BCU is also working with another partner, Enlighten, to create the home-screen user interface for the interactive experience, Price says.

Price says BCU decided to push forward with the video strategy to help it serve its select employee groups — employees of Cardinal Health, CDW and Boston Scientific. “We are primarily a SEG-focused credit union,” she says. A SEG partner asked BCU to set up branches in remote locations where it did not make a lot financial sense to do so.

“This was an option for us to still promote our brand, to still engage with these members, in a way that we felt we’d still be able to serve the needs of the company, because they wanted financial education and services for their employee group, but then we’d still be able to offer a different point of presence to those members,” she says.

BCU will also put the video technology into small, one-person offices, so that if the BCU employee is away from the office, members will still be able to engage with the credit union.

Credit Unions See Multiple Benefits from Video Tellers

Nationwide, credit unions are turning to video tellers to help improve the customer experience. 

In July, NEFCU, a credit union on Long Island in New York, opened a second branch location with interactive video teller machines and no live tellers, Newsday reports.

The credit union’s new Deer Park branch opened nearly 10 months after its first branch without tellers in Bay Shore, the newspaper notes.

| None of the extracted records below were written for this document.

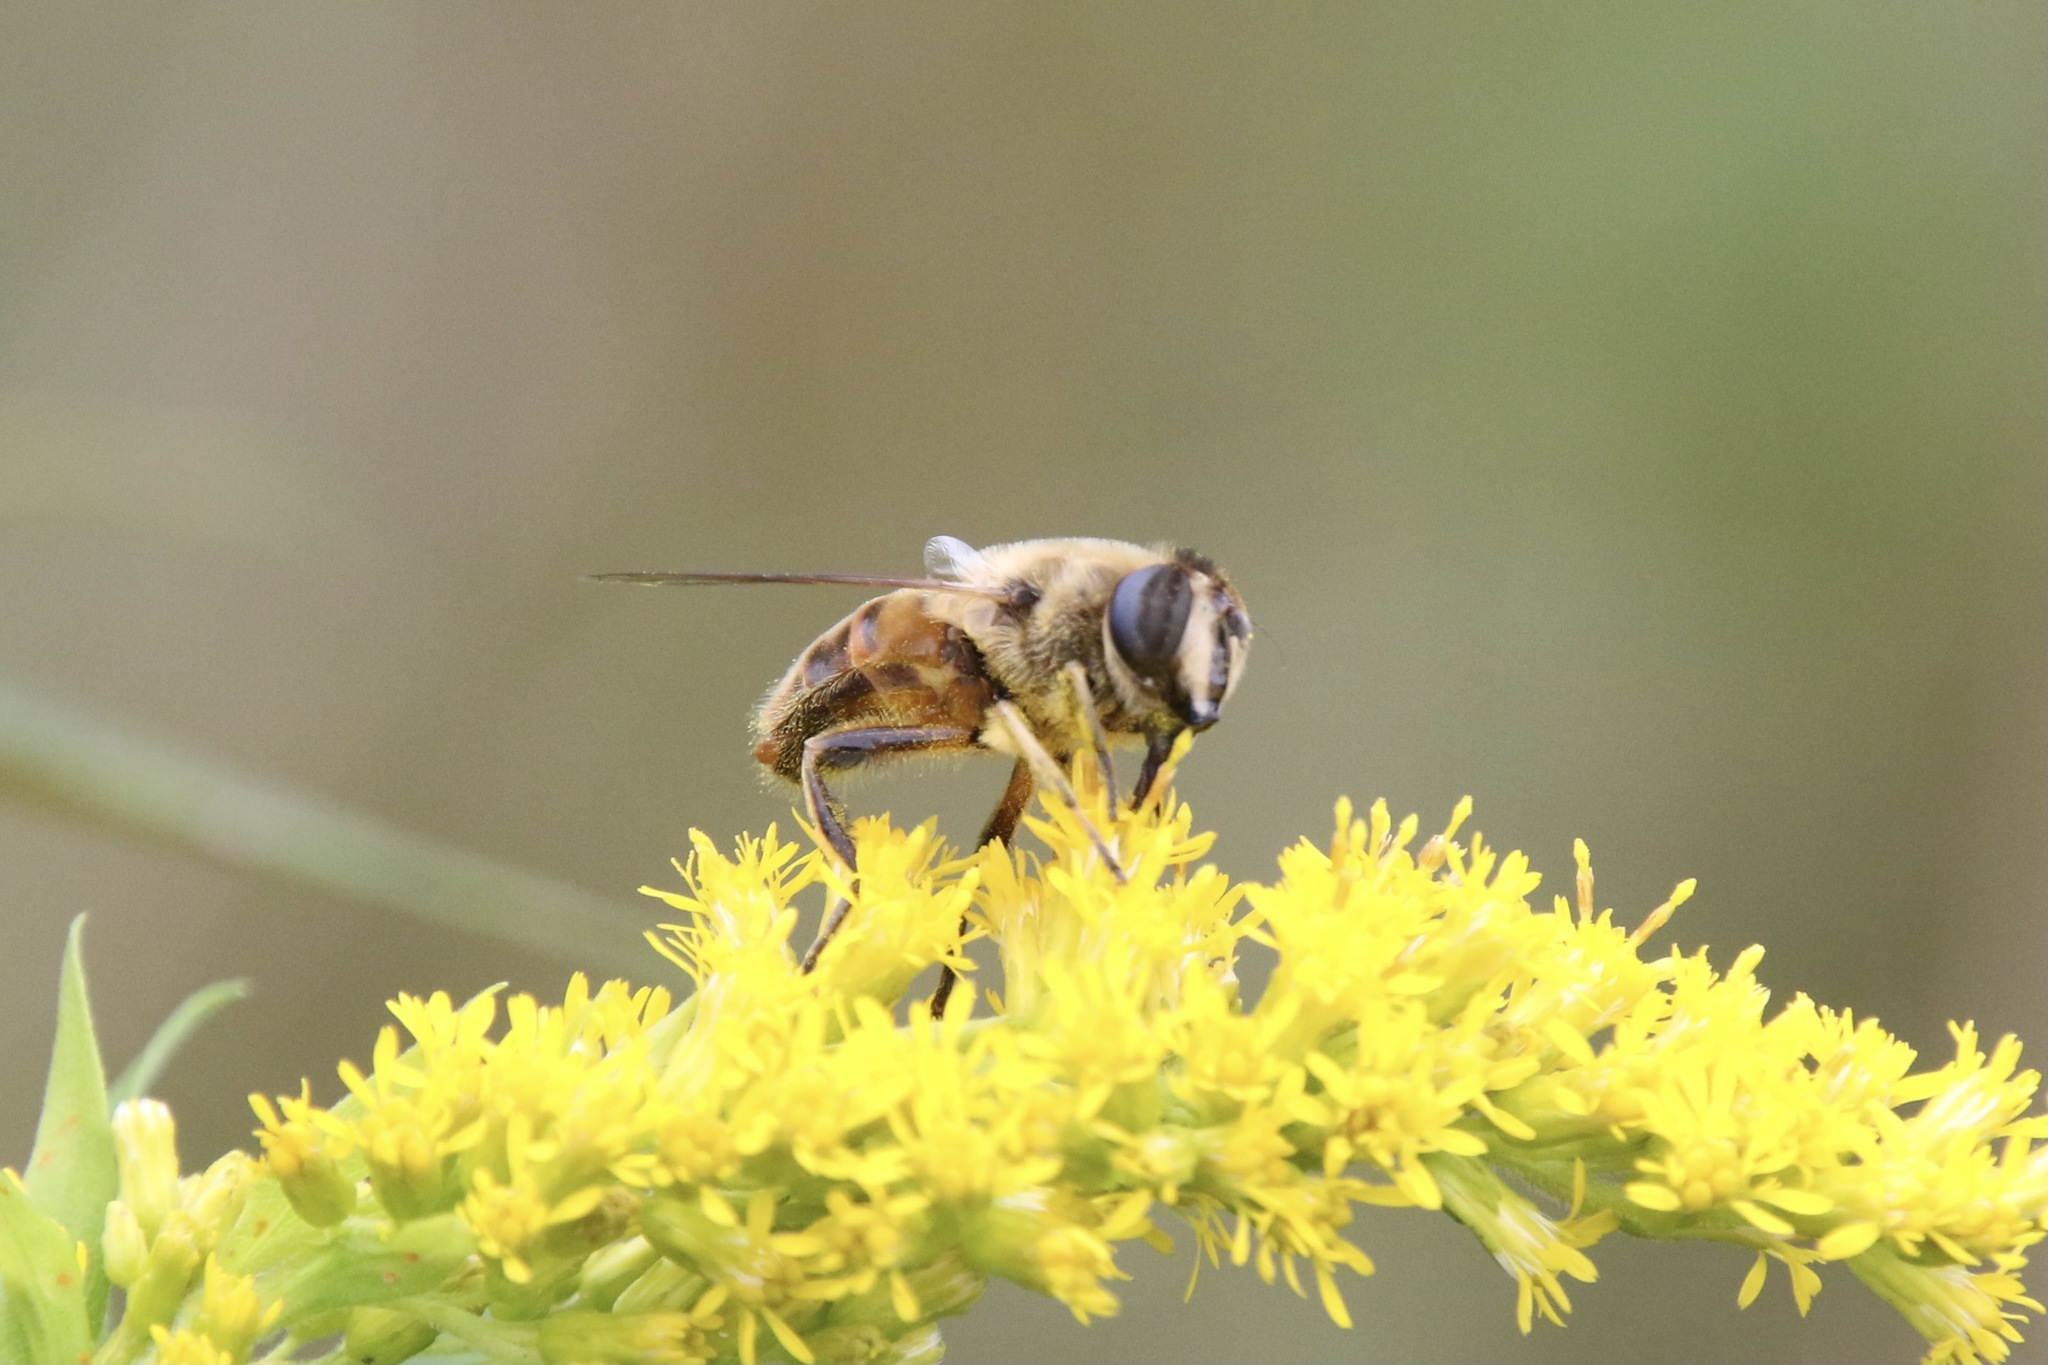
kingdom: Animalia
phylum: Arthropoda
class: Insecta
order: Diptera
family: Syrphidae
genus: Eristalis
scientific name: Eristalis tenax
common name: Drone fly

Carmen Effron, president of bank consulting firm C F Effron Co. in Weston, Conn., says video tellers will become more of the norm. “This is much more affordable for a bank, and for customers it won’t be dramatic,” she tells Newsday. “We’re all about fast. We’re all about convenience. It’s inevitable that more banks will do this.”

Consumers Credit Union, based in Kalamazoo, Mich., doesn’t have any live tellers at its Grandville and Plainfield Township branches, though both locations have employees who can handle more complex transactions.

“I think that there is always going to be a need for person-to-person interaction,” Adam Leavesley, a regional manager for Consumers Credit Union, tells Wood TV 8.

Interactive teller machines (ITMs) are expected to cut down on the likelihood of robberies and lead to more accurate transactions since they essentially eliminate money-counting errors.

“You can rest assured the computer hasn’t made a mistake yet,” Leavesly says.